Lets say I create a table in postgres to store language translations. Lets say I have a table like EVENT that has multiple columns which need translation to other languages. Rather than adding new columns for each language in EVENT I would just add new rows in LANGUAGE with the same language_id.
EVENT:
id | EVENT_NAME (fk to LANGUAGE.short) | EVENT_DESCRIPTION (fk to LANGUAGE.long) |
---|---|---|
0 | 1 | 2 |
LANGUAGE:
language_id | language_type | short (char varying 200) | med (char varying 50) | long (char varying 2000) |
---|---|---|---|---|
1 | english | game of soccer | null | null |
1 | spanish | partido de footbol | null | null |
2 | english | null | null | A really great game of soccer |
2 | spanish | null | null | Un gran partido de footbol |
If I want the language specific version I would create a parameterized statement and pass in the language like this:
select event.id, name.short, desc.long
from event e, language name, language desc
where e.id = 0
and e.event_name = name.language_id
and name.language_type = ?
and e.event_desc = desc.language_id
and desc.language_type = ?
My first thought was to have just a single column for the translated text but I would have to make it big enough to hold any translation. Setting to 2000 when many records will only be 50 characters seemed wrong. Hence I thought maybe to add different columns with different sizes and just use the appropriate size for the data Im storing (event name can be restricted to 50 characters on the front end and desc can be restricted to 2000 characters).
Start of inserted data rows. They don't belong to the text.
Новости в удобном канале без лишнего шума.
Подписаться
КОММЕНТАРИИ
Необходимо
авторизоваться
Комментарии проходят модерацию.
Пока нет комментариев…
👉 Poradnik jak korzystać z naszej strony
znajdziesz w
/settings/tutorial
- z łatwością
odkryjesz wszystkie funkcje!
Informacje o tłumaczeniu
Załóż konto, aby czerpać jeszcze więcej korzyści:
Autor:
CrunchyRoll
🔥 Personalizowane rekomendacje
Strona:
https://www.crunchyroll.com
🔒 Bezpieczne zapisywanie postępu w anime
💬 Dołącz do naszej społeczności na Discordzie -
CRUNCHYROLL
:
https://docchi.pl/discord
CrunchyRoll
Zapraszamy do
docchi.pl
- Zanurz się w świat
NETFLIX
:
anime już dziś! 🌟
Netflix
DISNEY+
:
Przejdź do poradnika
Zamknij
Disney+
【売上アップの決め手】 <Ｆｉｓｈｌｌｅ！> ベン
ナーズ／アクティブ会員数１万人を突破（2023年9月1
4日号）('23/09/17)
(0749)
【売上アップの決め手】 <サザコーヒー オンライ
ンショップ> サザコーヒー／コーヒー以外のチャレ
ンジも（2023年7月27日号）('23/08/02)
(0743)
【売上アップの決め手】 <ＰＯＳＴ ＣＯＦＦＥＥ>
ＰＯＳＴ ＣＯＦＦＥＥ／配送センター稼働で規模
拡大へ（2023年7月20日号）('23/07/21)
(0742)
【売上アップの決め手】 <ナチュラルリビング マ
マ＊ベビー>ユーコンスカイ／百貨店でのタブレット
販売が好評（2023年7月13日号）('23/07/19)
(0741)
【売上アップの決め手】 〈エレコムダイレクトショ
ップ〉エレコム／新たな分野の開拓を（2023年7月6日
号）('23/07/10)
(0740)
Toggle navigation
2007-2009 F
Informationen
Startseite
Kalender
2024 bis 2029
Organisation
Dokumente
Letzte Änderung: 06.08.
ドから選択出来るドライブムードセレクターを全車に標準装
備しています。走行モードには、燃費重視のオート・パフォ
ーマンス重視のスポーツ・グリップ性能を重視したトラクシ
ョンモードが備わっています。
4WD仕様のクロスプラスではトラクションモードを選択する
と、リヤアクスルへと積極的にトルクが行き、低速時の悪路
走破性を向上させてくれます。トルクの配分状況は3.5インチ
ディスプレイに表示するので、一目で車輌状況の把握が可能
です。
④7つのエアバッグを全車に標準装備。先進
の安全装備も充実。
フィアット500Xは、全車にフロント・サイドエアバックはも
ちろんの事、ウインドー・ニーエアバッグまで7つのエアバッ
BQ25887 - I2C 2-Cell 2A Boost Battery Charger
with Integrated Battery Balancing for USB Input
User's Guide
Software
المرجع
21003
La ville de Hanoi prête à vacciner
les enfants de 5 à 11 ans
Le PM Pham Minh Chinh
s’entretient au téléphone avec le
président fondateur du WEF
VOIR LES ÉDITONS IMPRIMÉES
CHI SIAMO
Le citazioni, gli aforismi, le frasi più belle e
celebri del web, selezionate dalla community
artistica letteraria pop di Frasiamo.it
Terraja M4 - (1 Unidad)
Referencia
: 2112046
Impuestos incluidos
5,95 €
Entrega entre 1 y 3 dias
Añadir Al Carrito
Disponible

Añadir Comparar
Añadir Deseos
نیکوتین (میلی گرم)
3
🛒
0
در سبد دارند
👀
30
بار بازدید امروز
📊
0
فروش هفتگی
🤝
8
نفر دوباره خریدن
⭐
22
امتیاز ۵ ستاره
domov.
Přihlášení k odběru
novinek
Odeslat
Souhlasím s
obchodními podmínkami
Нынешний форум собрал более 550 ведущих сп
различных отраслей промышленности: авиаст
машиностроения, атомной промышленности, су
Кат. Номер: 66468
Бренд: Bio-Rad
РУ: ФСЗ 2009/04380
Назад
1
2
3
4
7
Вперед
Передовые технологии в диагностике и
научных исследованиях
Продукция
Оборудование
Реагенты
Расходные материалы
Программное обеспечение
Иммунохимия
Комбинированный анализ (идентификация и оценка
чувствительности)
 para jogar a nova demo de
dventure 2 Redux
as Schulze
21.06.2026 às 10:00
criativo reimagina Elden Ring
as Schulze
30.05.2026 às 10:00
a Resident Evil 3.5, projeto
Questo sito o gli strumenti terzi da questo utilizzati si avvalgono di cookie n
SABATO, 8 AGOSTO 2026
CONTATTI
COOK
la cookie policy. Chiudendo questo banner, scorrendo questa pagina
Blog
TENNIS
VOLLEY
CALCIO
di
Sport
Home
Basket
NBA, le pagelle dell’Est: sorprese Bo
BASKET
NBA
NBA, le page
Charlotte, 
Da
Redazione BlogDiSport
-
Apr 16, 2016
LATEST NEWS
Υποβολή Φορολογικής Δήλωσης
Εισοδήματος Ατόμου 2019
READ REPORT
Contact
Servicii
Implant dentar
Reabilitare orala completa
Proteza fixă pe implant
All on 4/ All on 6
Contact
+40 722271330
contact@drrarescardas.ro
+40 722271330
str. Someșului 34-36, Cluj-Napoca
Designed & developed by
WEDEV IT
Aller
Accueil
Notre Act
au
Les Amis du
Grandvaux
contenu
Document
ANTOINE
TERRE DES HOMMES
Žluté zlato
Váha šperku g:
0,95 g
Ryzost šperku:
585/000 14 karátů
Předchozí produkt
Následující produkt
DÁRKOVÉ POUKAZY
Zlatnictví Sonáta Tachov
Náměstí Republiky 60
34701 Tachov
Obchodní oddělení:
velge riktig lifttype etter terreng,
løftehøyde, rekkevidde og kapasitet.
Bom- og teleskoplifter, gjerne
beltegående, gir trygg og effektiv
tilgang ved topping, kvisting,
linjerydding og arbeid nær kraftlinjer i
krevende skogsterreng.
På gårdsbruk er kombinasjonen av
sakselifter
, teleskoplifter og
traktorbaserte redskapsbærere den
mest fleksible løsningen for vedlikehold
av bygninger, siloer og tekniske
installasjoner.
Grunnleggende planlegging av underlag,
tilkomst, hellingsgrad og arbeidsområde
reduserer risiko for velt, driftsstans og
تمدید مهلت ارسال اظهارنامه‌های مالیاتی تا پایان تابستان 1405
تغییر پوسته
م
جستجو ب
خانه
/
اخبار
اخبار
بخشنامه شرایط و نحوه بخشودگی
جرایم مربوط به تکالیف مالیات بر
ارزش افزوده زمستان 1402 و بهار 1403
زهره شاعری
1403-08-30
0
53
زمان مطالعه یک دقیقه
In the language table only one of the 3 columns (short,med,long) will be set per row. This is just my initial thought but trying to understand if this is a bad approach. Does the disk still reserve 2250 characters if I just set the short value? I read a while back that if you do this sort of thing in oracle it has to reserve the space for all columns in the disk block otherwise if you update the record it would have to do it dynamically which could be slow. Is Postgres the same?
It looks like you can specify a character varying type without a precision. Would it be more efficient (space wise) to just define a single column not specify the size or just a single column and specify the size as 2000?